Return each line of the data below unchanged, in the same order, and leave the pictures out.

◇ ◇ ◇ ◇ ◇

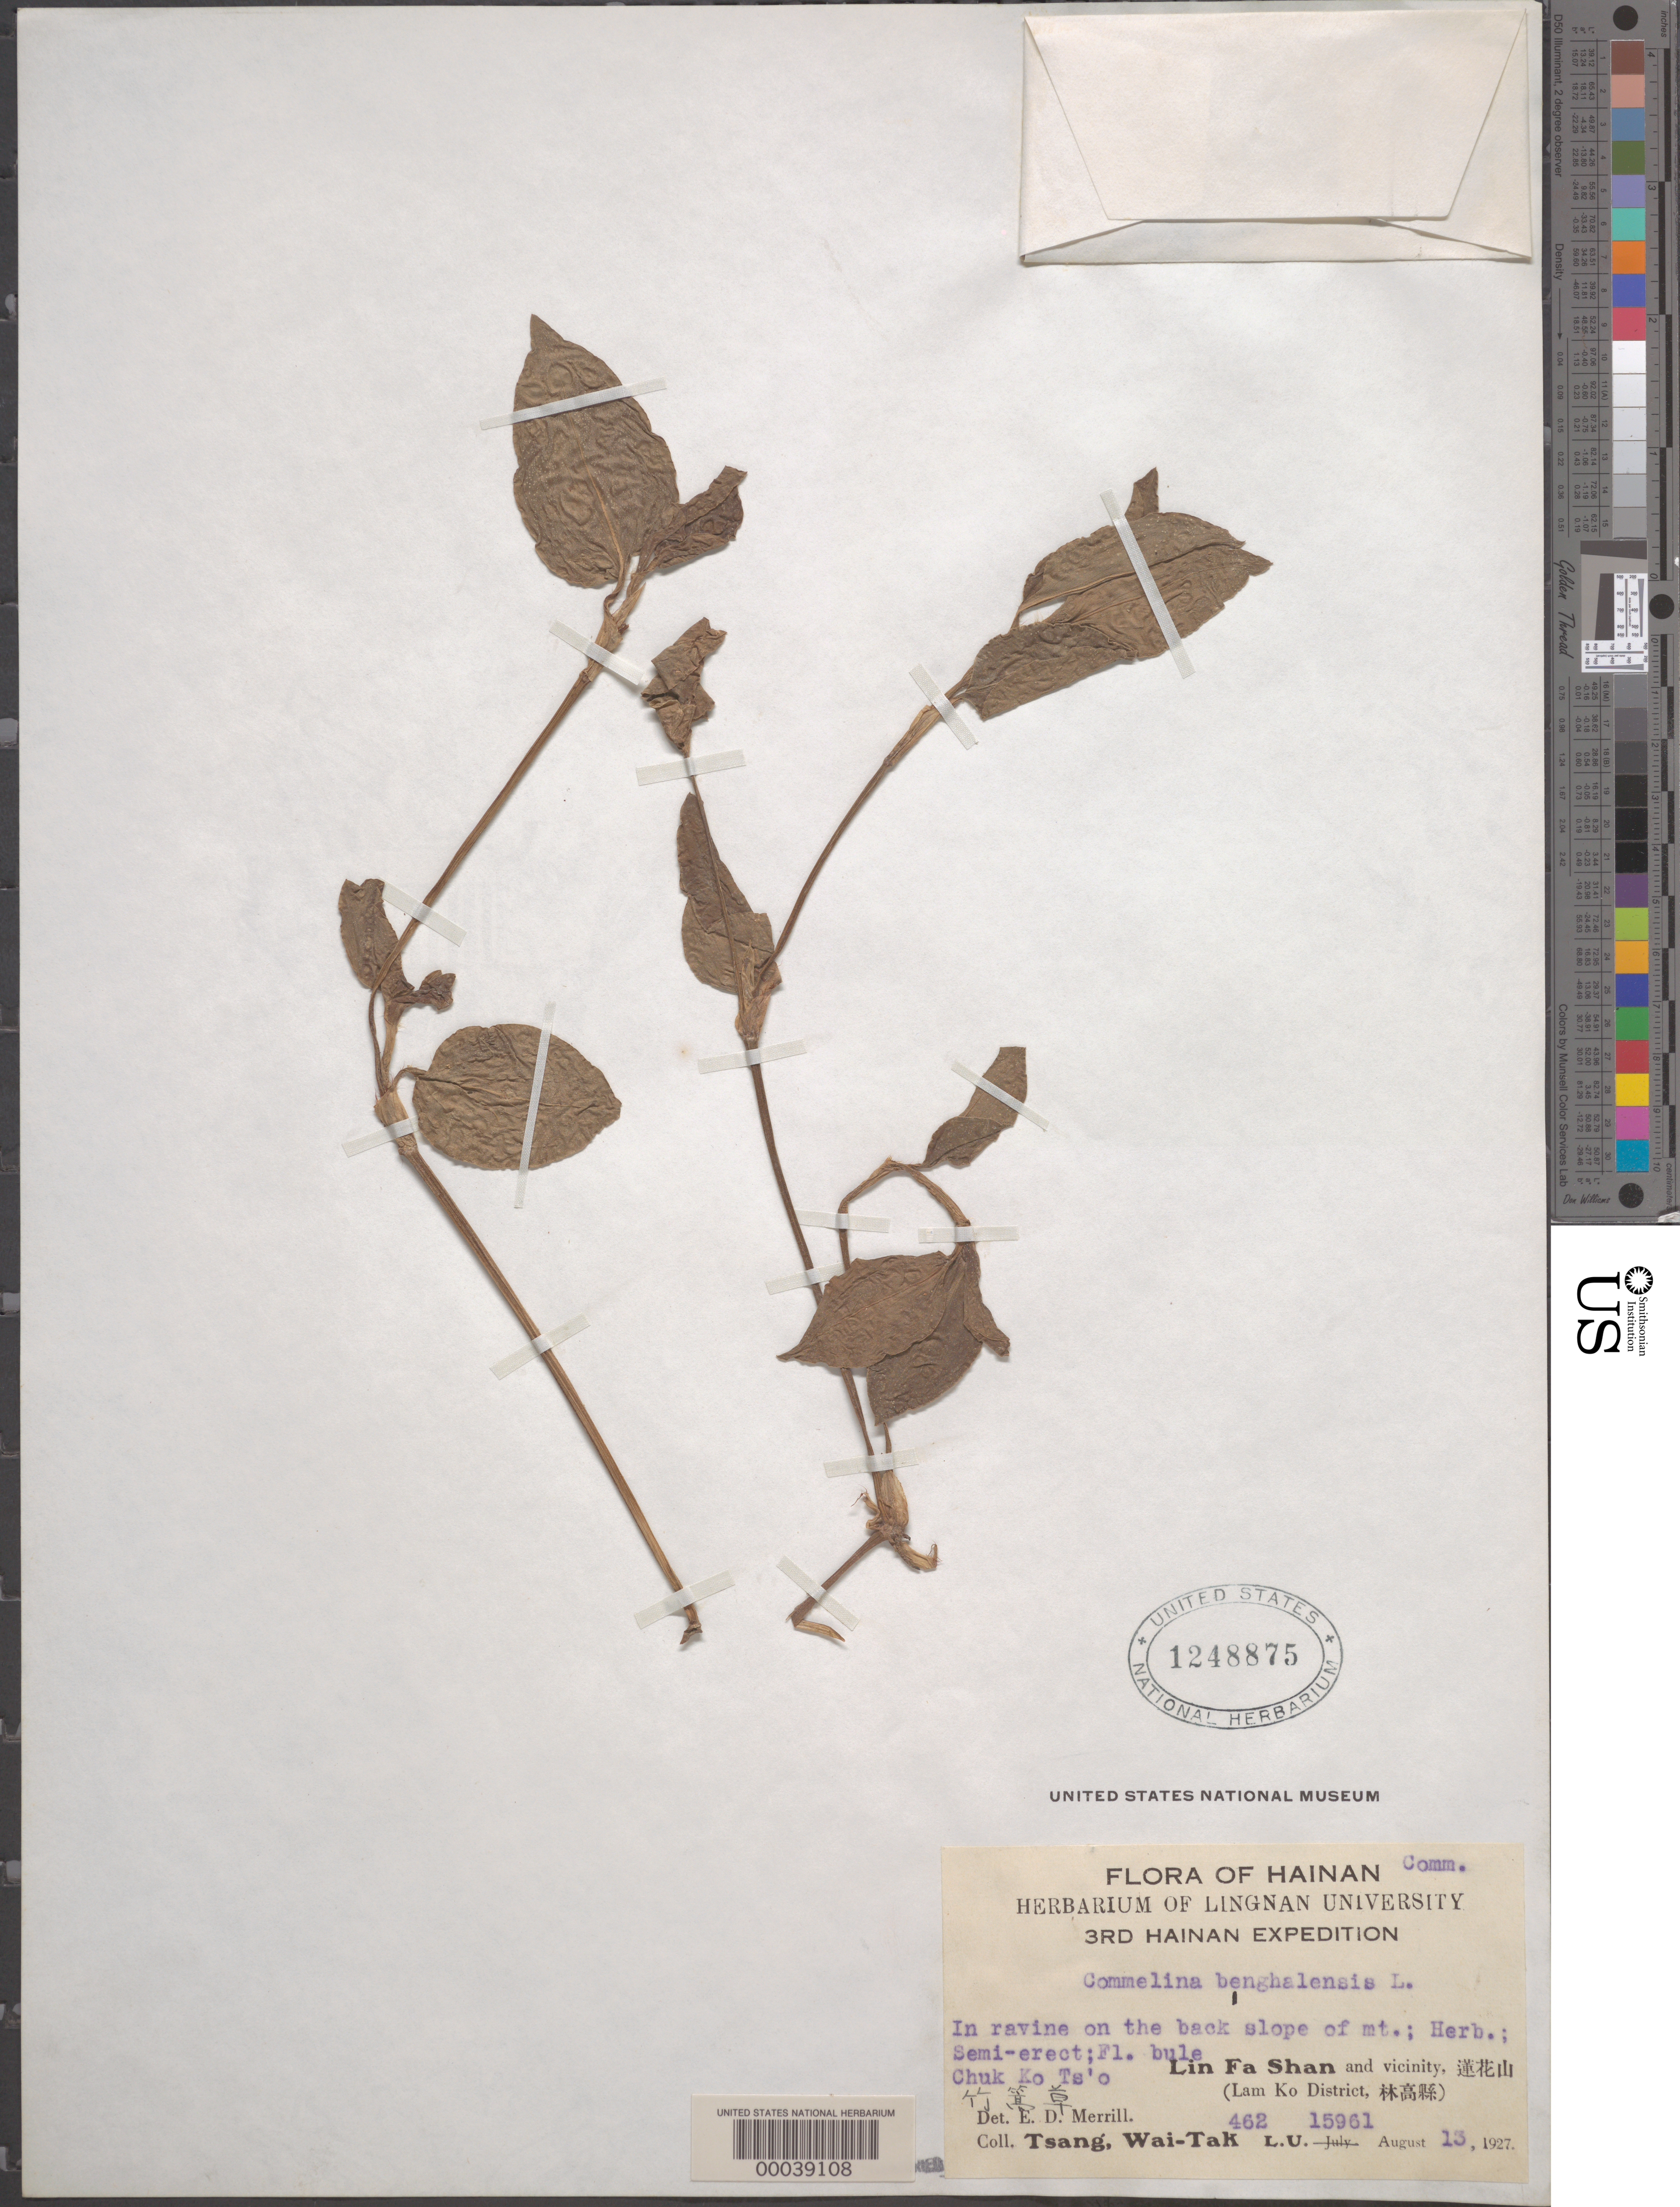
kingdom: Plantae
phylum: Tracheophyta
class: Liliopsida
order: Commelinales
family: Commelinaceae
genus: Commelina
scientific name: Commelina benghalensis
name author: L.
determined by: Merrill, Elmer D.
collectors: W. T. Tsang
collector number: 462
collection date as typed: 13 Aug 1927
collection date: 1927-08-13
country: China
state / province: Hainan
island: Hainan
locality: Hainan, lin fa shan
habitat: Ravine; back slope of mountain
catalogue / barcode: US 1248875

◇ ◇ ◇ ◇ ◇

### Answer to this problem
kingdom: Plantae
phylum: Tracheophyta
class: Liliopsida
order: Commelinales
family: Commelinaceae
genus: Commelina
scientific name: Commelina benghalensis
name author: L.
determined by: Merrill, Elmer D.
collectors: W. T. Tsang
collector number: 462
collection date as typed: 13 Aug 1927
collection date: 1927-08-13
country: China
state / province: Hainan
island: Hainan
locality: Hainan, lin fa shan
habitat: Ravine; back slope of mountain
catalogue / barcode: US 1248875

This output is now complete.